### Activity
Pull each line containing "lines" out of the listing below.

====================

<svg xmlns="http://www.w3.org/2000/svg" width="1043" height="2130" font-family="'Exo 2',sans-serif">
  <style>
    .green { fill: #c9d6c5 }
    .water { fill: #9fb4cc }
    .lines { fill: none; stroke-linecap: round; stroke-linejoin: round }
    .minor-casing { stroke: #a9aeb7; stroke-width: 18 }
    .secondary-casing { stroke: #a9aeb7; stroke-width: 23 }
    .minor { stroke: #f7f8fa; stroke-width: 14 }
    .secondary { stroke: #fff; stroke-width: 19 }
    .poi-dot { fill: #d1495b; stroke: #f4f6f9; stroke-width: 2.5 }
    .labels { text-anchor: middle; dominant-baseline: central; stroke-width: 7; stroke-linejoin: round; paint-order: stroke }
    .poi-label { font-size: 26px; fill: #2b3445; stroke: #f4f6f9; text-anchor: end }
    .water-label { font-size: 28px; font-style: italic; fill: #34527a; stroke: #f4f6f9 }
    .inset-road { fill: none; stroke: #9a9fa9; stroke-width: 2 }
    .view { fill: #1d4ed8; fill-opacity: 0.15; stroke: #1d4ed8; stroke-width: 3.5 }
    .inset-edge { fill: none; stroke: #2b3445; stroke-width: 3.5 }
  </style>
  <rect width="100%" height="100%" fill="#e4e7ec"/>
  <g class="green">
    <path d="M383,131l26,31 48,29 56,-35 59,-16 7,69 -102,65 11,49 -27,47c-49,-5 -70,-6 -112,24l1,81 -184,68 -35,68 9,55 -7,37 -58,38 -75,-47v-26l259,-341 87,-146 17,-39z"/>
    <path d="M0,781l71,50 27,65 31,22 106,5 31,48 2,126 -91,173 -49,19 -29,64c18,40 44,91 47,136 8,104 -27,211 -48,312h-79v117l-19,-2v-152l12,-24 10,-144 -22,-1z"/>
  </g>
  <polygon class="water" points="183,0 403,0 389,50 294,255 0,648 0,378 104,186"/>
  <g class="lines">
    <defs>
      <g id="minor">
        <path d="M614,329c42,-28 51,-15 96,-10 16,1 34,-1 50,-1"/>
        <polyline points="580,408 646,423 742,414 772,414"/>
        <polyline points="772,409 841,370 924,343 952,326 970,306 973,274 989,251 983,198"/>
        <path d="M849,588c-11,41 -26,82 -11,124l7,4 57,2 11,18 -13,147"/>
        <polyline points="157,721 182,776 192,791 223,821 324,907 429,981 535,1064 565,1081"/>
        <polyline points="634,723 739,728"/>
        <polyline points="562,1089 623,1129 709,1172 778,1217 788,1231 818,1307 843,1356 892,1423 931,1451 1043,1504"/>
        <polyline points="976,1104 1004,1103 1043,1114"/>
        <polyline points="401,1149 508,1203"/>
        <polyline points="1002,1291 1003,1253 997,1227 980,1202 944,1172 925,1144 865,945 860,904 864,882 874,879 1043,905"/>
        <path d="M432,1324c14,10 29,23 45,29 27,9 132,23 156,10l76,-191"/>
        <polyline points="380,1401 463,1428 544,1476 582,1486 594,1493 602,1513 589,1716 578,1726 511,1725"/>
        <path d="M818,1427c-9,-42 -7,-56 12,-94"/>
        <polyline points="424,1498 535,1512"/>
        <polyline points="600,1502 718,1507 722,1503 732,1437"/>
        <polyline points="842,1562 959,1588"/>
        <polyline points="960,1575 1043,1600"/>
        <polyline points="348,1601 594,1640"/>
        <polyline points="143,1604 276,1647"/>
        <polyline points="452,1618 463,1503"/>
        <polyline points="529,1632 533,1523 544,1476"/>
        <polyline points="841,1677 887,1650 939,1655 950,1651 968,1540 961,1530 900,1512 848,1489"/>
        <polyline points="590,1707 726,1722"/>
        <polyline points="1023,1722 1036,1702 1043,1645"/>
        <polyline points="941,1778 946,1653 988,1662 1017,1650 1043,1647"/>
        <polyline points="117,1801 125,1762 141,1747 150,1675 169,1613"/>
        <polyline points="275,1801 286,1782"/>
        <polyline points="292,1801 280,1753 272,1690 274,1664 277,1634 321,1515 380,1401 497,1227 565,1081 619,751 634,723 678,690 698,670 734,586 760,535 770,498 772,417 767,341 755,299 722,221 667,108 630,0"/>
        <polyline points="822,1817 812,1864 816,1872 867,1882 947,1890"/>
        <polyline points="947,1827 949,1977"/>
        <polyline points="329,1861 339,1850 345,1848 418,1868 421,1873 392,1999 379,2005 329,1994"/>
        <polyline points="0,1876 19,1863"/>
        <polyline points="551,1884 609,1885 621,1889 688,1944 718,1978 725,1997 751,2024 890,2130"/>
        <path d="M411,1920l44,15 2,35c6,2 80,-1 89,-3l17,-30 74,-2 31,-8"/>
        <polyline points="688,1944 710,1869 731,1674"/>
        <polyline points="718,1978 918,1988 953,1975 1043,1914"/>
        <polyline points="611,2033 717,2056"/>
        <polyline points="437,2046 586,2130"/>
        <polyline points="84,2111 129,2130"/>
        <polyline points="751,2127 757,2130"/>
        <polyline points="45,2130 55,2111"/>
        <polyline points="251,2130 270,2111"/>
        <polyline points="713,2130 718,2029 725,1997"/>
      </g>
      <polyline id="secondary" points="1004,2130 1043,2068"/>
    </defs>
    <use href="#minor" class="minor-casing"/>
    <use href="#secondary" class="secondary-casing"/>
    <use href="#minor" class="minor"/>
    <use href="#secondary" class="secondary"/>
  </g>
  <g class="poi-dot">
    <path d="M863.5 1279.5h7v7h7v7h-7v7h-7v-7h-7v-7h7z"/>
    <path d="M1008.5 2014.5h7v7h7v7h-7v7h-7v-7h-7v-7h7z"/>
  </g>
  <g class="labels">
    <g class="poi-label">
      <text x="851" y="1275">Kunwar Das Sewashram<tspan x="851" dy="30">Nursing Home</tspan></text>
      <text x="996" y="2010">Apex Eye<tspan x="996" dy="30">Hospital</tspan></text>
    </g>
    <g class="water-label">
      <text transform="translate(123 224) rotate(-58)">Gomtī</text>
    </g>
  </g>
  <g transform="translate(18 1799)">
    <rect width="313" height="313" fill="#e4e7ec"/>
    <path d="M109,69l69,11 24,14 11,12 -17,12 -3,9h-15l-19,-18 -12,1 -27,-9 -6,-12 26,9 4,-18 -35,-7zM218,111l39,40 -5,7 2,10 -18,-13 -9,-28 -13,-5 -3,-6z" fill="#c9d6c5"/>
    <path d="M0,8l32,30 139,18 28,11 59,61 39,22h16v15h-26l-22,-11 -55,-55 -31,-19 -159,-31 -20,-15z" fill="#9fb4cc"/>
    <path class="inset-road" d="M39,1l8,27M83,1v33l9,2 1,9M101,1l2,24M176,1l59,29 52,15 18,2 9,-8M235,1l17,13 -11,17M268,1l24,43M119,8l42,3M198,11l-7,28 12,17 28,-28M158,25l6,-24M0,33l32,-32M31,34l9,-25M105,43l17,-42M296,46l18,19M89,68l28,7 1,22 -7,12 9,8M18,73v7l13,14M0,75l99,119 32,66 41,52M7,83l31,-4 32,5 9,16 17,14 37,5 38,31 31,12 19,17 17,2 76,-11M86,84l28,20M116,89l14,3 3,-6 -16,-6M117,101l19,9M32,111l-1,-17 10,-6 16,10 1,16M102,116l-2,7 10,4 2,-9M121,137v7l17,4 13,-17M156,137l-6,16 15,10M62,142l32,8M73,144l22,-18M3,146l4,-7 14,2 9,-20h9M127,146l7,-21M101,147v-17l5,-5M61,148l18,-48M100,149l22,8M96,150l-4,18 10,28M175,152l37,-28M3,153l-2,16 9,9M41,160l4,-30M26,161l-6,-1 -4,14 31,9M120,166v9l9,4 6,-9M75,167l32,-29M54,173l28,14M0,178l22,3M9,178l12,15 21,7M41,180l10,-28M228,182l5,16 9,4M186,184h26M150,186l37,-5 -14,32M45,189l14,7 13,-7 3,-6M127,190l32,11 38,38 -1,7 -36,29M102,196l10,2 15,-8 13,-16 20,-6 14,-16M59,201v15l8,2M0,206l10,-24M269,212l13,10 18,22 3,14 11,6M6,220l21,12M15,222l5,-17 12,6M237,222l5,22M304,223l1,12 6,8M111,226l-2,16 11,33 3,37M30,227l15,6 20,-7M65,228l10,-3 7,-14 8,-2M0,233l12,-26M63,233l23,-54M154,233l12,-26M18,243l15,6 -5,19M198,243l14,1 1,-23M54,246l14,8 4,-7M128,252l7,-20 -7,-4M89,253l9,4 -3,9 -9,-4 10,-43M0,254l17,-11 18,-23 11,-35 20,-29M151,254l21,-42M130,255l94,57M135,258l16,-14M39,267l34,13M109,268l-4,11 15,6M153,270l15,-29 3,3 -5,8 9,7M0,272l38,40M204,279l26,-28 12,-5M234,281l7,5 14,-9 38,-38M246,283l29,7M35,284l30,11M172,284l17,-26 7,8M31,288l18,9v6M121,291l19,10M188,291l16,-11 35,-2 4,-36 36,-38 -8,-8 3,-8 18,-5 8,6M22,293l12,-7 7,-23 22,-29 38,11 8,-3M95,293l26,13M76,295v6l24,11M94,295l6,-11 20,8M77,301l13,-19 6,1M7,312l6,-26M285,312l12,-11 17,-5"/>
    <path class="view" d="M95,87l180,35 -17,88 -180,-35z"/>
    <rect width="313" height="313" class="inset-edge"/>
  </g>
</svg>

====================

### Solved exercise
    .lines { fill: none; stroke-linecap: round; stroke-linejoin: round }
  <g class="lines">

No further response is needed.